→ Given text
In developing countries, the adoption of cryptocurrencies is growing at a tremendous rate. Young people in Africa, who have only a smartphone instead of access to traditional finance, are driving this development.
Developing countries are in the midst of an economic revolution. And the trend continues: while cryptocurrencies are often dubbed as financial speculation in other parts of the world, there is a clear trend toward everyday commerce in the developing world. Small and medium-sized enterprises, as well as individuals in third-world countries, are responsible for this trend. The example of the African continent impressively shows how developing countries can benefit from cryptocurrencies.
Crypto is a gamechanger
An ever-increasing amount of professionals and entrepreneurs are benefiting developing countries. Young people are drawn to the tech sector, people are looking for new ways to make their money and preserve their wealth. On the African continent, for example, the principle of mobile payment services is already deeply entrenched. Thus, many African countries are well-positioned to benefit from the adoption of cryptocurrencies. Indeed, the perspective on dealing with cryptocurrencies of people from third-world countries is inherently different from Westerners, who can enjoy easier access to banking.
Cryptocurrency specialist Elisha Owusu Akyaw explains that the younger generation is also interested in cryptocurrencies and the blockchain space due to a lack of opportunities for school and university graduates. With the new opportunities for financial freedom, it is also possible for young people to start their own businesses and bring them to the market. In addition, working internationally is possible, as there is suddenly the possibility to earn money across borders and thus build a significantly different standard of living than would have been possible for previous generations.
Avoiding currency instability
Likewise, both hyperinflation and unstable local currencies are doing their part to convince the younger generation in the developing world of the benefits of cryptocurrencies. These offer a realistic alternative to currencies that could fall into a bottomless pit or have repeatedly had a negative impact on trade and personal utility over time. It is also highlighted by some blockchain experts that competing currencies, including digital currencies, can strengthen local money and give it a higher degree of resistance.

→ Record excerpts
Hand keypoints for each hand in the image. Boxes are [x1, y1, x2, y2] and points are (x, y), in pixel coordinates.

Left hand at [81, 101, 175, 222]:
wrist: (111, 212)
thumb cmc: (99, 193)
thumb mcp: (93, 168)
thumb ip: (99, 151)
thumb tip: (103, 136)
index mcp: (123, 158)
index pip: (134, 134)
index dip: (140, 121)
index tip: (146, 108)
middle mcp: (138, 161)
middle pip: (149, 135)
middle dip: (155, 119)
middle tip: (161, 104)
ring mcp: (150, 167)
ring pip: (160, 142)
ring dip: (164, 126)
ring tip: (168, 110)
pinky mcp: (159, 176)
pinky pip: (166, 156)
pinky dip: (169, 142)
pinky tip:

→ Work order A
List every term the cryptocurrency article uses for the poorer nations as a group, leaving out the terms that refer to Africa.
→ Work order B
Quote the stretch of the cryptocurrency article from "Avoiding currency instability" through "degree of resistance.".

→ Answer section A
- developing countries
- the developing world
- third-world countries

→ Answer section B
Avoiding currency instability
Likewise, both hyperinflation and unstable local currencies are doing their part to convince the younger generation in the developing world of the benefits of cryptocurrencies. These offer a realistic alternative to currencies that could fall into a bottomless pit or have repeatedly had a negative impact on trade and personal utility over time. It is also highlighted by some blockchain experts that competing currencies, including digital currencies, can strengthen local money and give it a higher degree of resistance.